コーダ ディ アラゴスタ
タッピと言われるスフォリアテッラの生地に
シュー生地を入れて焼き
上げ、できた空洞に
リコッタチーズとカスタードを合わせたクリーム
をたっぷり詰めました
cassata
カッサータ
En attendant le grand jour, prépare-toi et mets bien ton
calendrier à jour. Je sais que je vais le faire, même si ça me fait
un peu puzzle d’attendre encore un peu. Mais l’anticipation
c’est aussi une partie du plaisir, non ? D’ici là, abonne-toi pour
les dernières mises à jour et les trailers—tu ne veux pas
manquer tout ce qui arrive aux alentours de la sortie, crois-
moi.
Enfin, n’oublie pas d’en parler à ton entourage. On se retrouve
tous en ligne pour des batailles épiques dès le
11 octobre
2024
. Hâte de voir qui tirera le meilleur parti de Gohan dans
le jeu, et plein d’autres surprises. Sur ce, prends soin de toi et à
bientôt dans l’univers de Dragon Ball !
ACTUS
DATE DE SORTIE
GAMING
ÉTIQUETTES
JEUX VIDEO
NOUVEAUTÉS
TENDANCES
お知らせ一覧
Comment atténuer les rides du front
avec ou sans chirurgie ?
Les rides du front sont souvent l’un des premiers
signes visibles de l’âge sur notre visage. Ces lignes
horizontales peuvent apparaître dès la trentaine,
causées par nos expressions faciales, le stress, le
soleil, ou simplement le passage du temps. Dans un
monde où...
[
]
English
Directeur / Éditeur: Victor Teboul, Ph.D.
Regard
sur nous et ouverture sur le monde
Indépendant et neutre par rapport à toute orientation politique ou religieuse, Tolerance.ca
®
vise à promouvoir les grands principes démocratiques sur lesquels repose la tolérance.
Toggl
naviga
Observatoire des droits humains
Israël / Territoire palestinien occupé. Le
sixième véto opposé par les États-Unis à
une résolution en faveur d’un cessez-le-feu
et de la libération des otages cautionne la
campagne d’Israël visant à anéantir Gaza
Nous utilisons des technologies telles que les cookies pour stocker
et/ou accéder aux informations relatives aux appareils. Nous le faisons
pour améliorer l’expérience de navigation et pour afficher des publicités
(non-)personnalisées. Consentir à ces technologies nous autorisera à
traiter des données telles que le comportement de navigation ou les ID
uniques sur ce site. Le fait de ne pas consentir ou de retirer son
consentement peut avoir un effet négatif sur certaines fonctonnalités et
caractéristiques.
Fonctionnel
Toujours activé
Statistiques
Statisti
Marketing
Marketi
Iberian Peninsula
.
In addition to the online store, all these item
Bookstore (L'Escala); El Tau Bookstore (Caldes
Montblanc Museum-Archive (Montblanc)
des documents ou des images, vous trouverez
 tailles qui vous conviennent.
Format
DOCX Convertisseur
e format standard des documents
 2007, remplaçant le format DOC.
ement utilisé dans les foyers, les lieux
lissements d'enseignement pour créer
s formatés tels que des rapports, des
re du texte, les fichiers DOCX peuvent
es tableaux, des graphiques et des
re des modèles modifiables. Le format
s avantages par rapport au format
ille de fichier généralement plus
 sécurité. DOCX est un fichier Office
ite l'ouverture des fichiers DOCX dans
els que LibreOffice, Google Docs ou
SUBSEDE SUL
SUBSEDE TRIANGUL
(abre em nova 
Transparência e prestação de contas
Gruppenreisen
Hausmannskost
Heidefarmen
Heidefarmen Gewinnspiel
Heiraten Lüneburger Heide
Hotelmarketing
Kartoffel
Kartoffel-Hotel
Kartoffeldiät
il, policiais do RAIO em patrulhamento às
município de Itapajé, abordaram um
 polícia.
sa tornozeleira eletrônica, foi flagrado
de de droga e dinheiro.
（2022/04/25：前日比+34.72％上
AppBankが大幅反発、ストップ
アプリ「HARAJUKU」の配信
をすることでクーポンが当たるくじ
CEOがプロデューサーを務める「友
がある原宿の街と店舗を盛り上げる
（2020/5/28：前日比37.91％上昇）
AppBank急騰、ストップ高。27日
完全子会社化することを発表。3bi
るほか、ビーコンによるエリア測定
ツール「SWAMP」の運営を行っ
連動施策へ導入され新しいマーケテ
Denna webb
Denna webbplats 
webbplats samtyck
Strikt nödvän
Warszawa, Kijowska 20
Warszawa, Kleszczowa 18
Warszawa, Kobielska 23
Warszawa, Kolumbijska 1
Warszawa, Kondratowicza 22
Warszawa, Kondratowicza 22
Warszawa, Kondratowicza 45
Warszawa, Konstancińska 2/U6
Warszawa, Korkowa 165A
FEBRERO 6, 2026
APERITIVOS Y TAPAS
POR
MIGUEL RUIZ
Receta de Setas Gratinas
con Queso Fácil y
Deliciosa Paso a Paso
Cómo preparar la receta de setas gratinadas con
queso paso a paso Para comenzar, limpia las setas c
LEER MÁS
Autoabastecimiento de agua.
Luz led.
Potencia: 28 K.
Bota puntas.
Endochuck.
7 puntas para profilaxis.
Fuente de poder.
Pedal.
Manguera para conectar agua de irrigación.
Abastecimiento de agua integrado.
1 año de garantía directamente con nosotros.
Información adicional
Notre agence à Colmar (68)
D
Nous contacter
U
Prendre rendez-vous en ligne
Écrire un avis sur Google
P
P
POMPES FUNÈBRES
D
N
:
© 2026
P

= = =

ASSIGNMENT:
Which lines in the data above hold the string "technologies"? Show each one.

RESPONSE TO THE TASK:
Nous utilisons des technologies telles que les cookies pour stocker
(non-)personnalisées. Consentir à ces technologies nous autorisera à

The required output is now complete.